## Excerpt to read
....

# Galaxy CM-140 Calibration File Info Thread



## Sonnie

I stated that I would provide a calibration file for the CM-140 and I plan on doing just that. However, it may be a couple of weeks before I actually post it. Some of you will no doubt ask why. There are a couple of reasons for this that I will explain below. 

First of all, I am having my ECM8000 re-calibrated at West Caldwell Calibration Lab. These guys are the real deal. The cost for calibration is $150. I could provide you with a calibration file today, but once my mic has been re-calibrated, the .cal file may be slightly different than it is now. While more than likely it will be very close, I prefer to make absolutely sure and not be releasing a .cal file today and then in two weeks be releasing another .cal file telling you the first one is no good. 

Secondly and most assuredly something that will excite several of you... my ECM8000 is going to be calibrated down to at least 5Hz. Once it is returned, I will hopefully be able to provide you with a calibration file to 5Hz or lower for the CM-140.

In the meantime you can use the CM-140 as is and be fairly close.

Once the .cal file is ready... it will be available for download on the Downloads page.


----------



## brucek

> In the meantime you can use the CM-140 as is and be fairly close.


By checking the C-Weight box in REW of course....... 

brucek


----------



## Ilkka

brucek said:


> By checking the C-Weight box in REW of course.......
> 
> brucek


Well actually...it was ~7 dB high @ 10 Hz with the C-weighting checked, and ~7 dB low without it. Pick your poison. :surrender:


----------



## Sonnie

You could use the ECM8000 .cal file with no C-Weighting and be almost there.

ecm8000.cal


----------



## Ilkka

Sonnie said:


> You could use the ECM8000 .cal file with no C-Weighting and be almost there.
> 
> ecm8000.cal


True. Assuming your current calibration for the ECM8k is accurate, you'd be less than 2 dB off @ 10 Hz which is more than enough accurate for most in-room measurements.


----------



## Sonnie

> Assuming your current calibration for the ECM8k is accurate


Yeah... I hope it is because we've been using it for quite a while to calibrate against. I think Kim does a good job from what I've been told... and if you remember yours and my mic are almost spot on. But we will know for sure here pretty soon... either way.


----------



## Ilkka

Sonnie said:


> Yeah... I hope it is because we've been using it for quite a while to calibrate against. I think Kim does a good job from what I've been told...


I don't doubt that at all. 



> and if you remember yours and my mic are almost spot on. But we will know for sure here pretty soon... either way.


My mic? I've never had an ECM8000. My mic is recommended by the ETF Acoustics and it's only ~0.6 dB off at 10 Hz without a calibration file. :bigsmile:


----------



## Sonnie

Exactly... but when we both provided calibration files for one of the RS meters a while back... you might remember we were spot on, except at one frequency I believe. This would indicate that mine must be pretty accurate.

....

## Data section
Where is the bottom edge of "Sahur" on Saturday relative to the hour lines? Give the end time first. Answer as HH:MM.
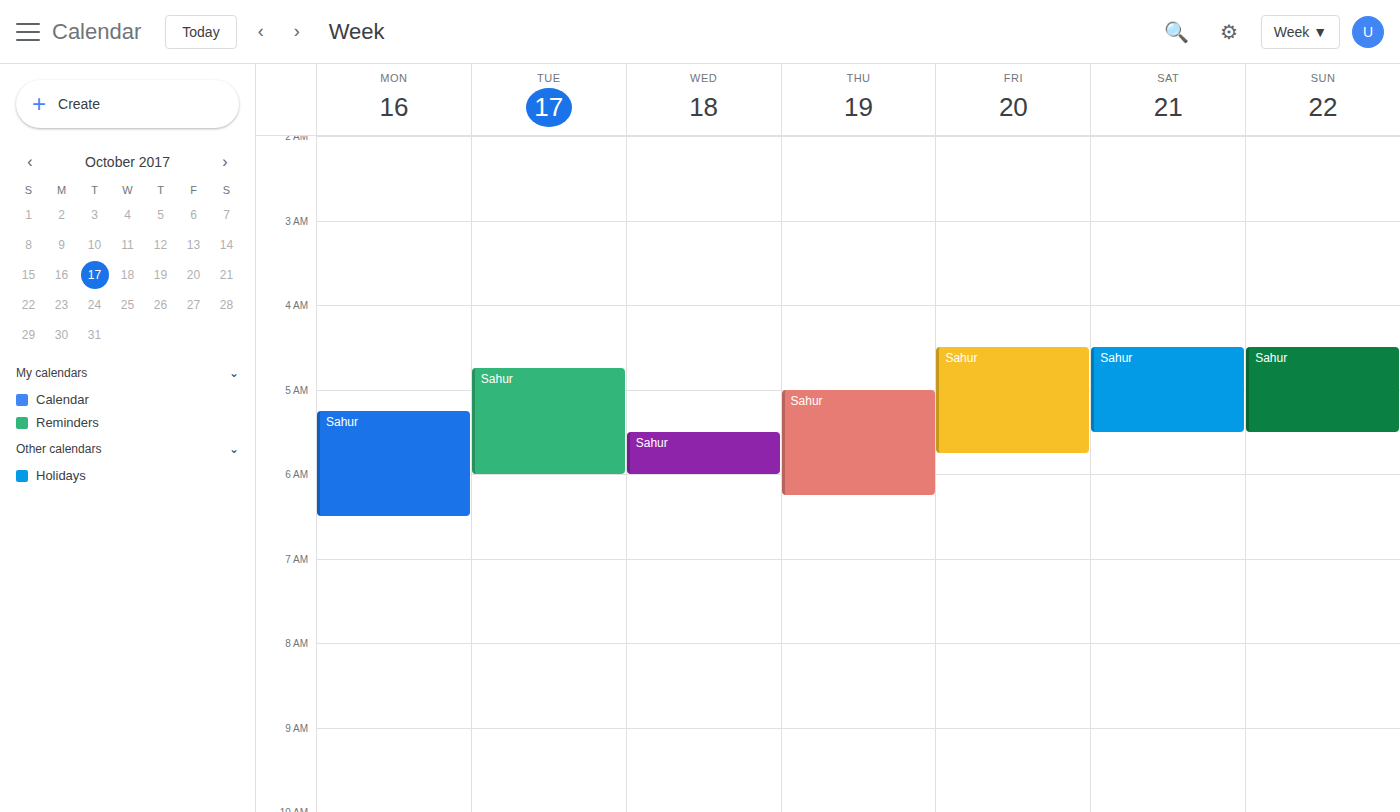
05:30 -- halfway between the 05:00 and 06:00 lines.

....

## What you have to do
Retype word for word the part of the CM-140 calibration thread between "I stated that" and "will explain below.", inclusive.

## The answer
I stated that I would provide a calibration file for the CM-140 and I plan on doing just that. However, it may be a couple of weeks before I actually post it. Some of you will no doubt ask why. There are a couple of reasons for this that I will explain below.